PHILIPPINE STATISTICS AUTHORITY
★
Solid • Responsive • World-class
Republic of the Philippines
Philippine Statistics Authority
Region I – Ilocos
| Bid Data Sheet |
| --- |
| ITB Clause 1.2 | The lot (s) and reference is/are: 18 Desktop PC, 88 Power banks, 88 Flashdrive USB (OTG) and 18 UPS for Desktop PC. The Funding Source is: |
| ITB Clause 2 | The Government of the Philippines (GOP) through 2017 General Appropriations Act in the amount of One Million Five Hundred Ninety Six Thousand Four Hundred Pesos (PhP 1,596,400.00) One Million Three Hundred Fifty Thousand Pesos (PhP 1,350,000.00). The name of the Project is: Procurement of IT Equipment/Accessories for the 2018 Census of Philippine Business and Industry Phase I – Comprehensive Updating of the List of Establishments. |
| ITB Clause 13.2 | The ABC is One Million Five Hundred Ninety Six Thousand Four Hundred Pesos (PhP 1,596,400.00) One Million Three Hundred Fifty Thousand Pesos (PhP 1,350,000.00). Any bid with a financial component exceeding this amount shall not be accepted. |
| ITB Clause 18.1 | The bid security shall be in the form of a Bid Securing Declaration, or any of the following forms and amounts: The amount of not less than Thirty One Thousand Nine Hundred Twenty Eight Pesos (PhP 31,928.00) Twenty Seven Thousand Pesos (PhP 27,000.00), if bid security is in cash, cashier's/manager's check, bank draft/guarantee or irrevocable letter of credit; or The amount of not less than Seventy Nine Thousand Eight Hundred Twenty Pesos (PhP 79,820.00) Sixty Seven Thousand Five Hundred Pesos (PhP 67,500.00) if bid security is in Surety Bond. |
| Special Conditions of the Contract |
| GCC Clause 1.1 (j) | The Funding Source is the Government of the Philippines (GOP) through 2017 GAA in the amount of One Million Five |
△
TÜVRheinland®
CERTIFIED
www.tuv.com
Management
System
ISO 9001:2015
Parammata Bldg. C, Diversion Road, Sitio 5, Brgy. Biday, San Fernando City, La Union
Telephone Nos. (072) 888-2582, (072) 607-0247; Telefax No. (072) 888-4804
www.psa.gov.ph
○ ○ ○ ○ ○
PROBLEM DETAILS
Starting at the line above that contains "Source is: |", write out each line exactly until the line that contains "the Contract |" has been written, and stop there.

WRITTEN RESPONSE
| ITB Clause 1.2 | The lot (s) and reference is/are: 18 Desktop PC, 88 Power banks, 88 Flashdrive USB (OTG) and 18 UPS for Desktop PC. The Funding Source is: |
| ITB Clause 2 | The Government of the Philippines (GOP) through 2017 General Appropriations Act in the amount of One Million Five Hundred Ninety Six Thousand Four Hundred Pesos (PhP 1,596,400.00) One Million Three Hundred Fifty Thousand Pesos (PhP 1,350,000.00). The name of the Project is: Procurement of IT Equipment/Accessories for the 2018 Census of Philippine Business and Industry Phase I – Comprehensive Updating of the List of Establishments. |
| ITB Clause 13.2 | The ABC is One Million Five Hundred Ninety Six Thousand Four Hundred Pesos (PhP 1,596,400.00) One Million Three Hundred Fifty Thousand Pesos (PhP 1,350,000.00). Any bid with a financial component exceeding this amount shall not be accepted. |
| ITB Clause 18.1 | The bid security shall be in the form of a Bid Securing Declaration, or any of the following forms and amounts: The amount of not less than Thirty One Thousand Nine Hundred Twenty Eight Pesos (PhP 31,928.00) Twenty Seven Thousand Pesos (PhP 27,000.00), if bid security is in cash, cashier's/manager's check, bank draft/guarantee or irrevocable letter of credit; or The amount of not less than Seventy Nine Thousand Eight Hundred Twenty Pesos (PhP 79,820.00) Sixty Seven Thousand Five Hundred Pesos (PhP 67,500.00) if bid security is in Surety Bond. |
| Special Conditions of the Contract |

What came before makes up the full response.